Its 118kW arrives at 5800rpm and maximum torque of 240Nm is on tap from a relaxed 1500rpm all the way to 4000rpm.
Matched with VW’s slick-shifting six-speed manual transmission, the result is a sporty little driver’s car that delivers all the fun of the fair.
While my co-driver and I returned 9.9 l/100km on test (VW claims 6.6 l/100km), we were pushing things pretty hard. Gentler punting would no doubt see the Golf achieve VW’s claim.
The short gear-shift is positioned perfectly at hand and the whole drivetrain package combines to produce almost sports-car-like handling.
Suspension: The sports suspension is based on an independent MacPherson-strut front set-up and independent four-link rear.
Some may prefer a softer, more compliant suspension tune, but it’s not a view I share: I thought things were just sporty enough without being too harsh. That said, rough-surfaced bitumen can unsettle the Golf Cabriolet’s firmer set-up.
Refinement: The new Golf Cabriolet shines in this department. Noise, vibration and harshness levels (NVH) are remarkably good and wind noise is low.
With the roof down and the side windows up, wind buffeting is also low and passengers can carry on a conversation without it becoming a shouting match.
Unlike soft-tops of old with their flimsy perspex rear window, the Golf’s is glass.
Brakes: There are discs all round and no worries about the Cabriolet’s stopping prowess.
ANCAP: Not yet tested; 5-Star EuroNCAP rating.
Safety features: Five airbags (driver- and front-passenger, driver’s knee airbag and front side/head airbags), safety-optimised front head-restraints, ABS brakes with electronic brake-force distribution and brake assist, anti-slip regulation and electronic stability/traction control.
A standout Golf Cabriolet safety feature is the car’s active roll-over protection system (two “protection modules” that remain hidden away, popping up in a millisecond when the system detects a possible rollover).
The A-pillar has also been strengthened for occupant protection.
WARRANTY AND SERVICING
Warranty: Three years/100,000km.
Service costs: TBC
HOW IT COMPARES | VALUE FOR MONEY
Audi A3 1.8TFSI S-Tronic Attraction Cabrio ($50,500 dual-clutch auto): More powerful, more expensive, superbly built, and, like the Golf Cabriolet, a buzz to drive. But VW wins comfortably on bang for buck. (see A3 reviews)
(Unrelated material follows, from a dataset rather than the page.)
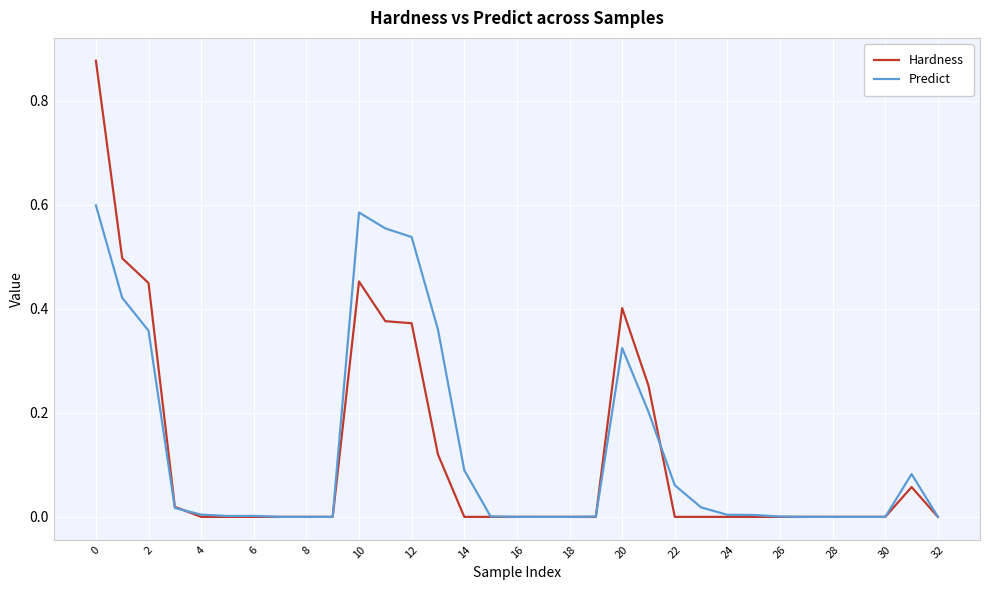

List the series in order of their overall mean, highest first.

Predict, Hardness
MINI Cooper LCI 1.6i Cabrio ($40,350 manual): Fun style, a little more expensive but less power, and, again yes, a buzz to drive. It’s a clean sweep - VW wins again on bang for buck. (see Cooper reviews)
Note: all prices are Manufacturer’s List Price and do not include dealer delivery or on-road costs.
TMR VERDICT OVERALL
The Golf Cabriolet is Volkswagen Australia’s 10th new model launch for 2011.
It comes with a winning and addictive combination: a cracking 1.4litre TSI engine and six-speed manual box, plus the ease of dialling up sporty, wind-in-the-hair motoring at the touch of a button.
The new car will do nothing to diminish Volkswagen Australia’s reputation. At $36,990 (plus on-roads) for the manual, the Golf Cabriolet is very good buying.